Ketika saya memintanya membayangkan kehidupan yang lebih mudah ini, dia memejamkan matanya dan menyebutkan satu per satu tugas yang jumlahnya amat banyak. Dia bisa ke ladang untuk membantu suaminya, mengumpulkan rumput untuk kambing, memasak untuk keluarganya, membersihkan pekarangan. Dia bisa mengurus anak-anaknya, "Saya tidak tahu apakah harus percaya bahwa proyek itu akan berhasil. Kami tinggal di puncak gunung, sementara air ada di bawah," katanya. "Tapi, kalau berhasil, saya pasti sangat senang, senang sekali."

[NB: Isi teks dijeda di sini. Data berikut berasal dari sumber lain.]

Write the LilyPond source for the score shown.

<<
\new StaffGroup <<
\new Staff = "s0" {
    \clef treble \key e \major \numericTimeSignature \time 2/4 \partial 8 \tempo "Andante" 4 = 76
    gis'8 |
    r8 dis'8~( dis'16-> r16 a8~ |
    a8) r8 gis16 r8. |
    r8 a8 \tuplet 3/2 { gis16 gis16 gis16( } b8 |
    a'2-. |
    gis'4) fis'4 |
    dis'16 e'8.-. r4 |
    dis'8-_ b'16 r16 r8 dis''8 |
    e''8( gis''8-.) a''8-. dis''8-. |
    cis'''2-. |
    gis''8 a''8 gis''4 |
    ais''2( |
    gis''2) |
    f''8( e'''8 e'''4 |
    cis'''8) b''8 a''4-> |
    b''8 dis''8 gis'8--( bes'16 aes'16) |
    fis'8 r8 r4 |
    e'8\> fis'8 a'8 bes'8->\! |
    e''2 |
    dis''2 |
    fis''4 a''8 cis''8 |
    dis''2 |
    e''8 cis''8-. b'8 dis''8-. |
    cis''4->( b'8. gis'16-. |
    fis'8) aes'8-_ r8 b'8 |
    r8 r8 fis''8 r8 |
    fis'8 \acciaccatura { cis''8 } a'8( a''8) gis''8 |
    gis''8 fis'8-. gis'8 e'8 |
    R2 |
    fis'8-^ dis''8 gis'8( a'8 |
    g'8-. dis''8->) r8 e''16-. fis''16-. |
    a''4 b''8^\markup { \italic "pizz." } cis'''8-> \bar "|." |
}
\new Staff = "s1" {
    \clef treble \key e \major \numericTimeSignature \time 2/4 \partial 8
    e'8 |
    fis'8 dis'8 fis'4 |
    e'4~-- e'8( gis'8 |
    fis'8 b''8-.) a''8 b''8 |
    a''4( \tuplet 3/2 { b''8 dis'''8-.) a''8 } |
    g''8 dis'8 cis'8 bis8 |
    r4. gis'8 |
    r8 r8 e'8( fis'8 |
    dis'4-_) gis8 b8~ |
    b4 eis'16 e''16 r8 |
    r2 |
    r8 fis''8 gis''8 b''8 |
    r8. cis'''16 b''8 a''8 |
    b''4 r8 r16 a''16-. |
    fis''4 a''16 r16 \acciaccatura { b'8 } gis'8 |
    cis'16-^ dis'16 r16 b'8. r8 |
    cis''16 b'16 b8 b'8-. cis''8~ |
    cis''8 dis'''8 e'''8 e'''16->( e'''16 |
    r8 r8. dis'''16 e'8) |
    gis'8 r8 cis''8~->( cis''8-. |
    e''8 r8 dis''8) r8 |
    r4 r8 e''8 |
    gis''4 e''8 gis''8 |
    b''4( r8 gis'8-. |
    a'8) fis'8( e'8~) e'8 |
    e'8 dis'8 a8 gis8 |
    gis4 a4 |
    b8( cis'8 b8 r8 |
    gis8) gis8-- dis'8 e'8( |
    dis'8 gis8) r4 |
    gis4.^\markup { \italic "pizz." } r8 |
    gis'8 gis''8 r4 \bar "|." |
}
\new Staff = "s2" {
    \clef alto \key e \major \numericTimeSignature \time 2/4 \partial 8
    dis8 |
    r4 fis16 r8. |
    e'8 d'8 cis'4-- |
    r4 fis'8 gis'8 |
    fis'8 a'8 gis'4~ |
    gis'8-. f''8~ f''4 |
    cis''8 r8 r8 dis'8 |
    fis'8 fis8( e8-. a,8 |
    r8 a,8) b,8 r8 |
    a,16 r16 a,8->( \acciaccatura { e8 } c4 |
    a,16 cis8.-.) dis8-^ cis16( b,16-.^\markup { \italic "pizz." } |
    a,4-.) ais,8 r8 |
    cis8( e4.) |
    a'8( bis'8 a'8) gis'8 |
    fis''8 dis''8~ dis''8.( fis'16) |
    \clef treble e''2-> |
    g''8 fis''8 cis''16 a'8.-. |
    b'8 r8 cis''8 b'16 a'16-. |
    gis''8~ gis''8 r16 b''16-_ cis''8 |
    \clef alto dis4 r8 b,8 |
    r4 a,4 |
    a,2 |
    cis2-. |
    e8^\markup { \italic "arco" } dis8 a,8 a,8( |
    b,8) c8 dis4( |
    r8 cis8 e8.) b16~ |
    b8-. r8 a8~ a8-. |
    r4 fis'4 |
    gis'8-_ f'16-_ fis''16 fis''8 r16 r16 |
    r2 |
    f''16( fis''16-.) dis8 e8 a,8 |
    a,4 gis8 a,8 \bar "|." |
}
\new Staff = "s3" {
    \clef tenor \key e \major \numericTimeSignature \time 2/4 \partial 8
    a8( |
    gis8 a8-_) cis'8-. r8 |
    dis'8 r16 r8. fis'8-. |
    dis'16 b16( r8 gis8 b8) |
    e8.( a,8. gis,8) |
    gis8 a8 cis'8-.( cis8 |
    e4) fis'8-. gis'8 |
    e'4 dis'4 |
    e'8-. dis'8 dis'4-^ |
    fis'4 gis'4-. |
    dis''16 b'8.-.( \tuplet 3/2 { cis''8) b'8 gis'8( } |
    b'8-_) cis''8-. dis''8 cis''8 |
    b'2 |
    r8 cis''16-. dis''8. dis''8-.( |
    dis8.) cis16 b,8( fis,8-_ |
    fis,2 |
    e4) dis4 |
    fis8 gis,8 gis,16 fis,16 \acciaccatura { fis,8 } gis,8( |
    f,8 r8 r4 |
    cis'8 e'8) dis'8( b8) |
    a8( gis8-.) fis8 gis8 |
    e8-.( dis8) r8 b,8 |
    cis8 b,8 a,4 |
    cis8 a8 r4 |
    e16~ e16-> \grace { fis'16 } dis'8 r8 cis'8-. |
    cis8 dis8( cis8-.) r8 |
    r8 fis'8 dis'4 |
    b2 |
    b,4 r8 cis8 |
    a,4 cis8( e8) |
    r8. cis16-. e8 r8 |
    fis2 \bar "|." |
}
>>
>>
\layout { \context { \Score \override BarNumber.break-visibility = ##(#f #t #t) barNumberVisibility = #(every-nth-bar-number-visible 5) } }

Saya bertanya tentang harapannya untuk keluarganya, dan jawabannya yang begitu rendah hati sungguh mengenaskan: mampu mengatasi kelaparan baru yang disebabkan oleh kekeringan, mampu mengatasi penyakit yang baru datang melanda—sanggup kembali menjalani kehidupan miskin yang selama ini dikenalnya. Dia tidak pernah bermimpi. Dia tidak pernah berani berharap bahwa di suatu hari nanti kehidupan bisa berubah menjadi lebih baik—bahwa bisa ada keran logam, yang dari ujungnya menyembur martabat sebagai manusia.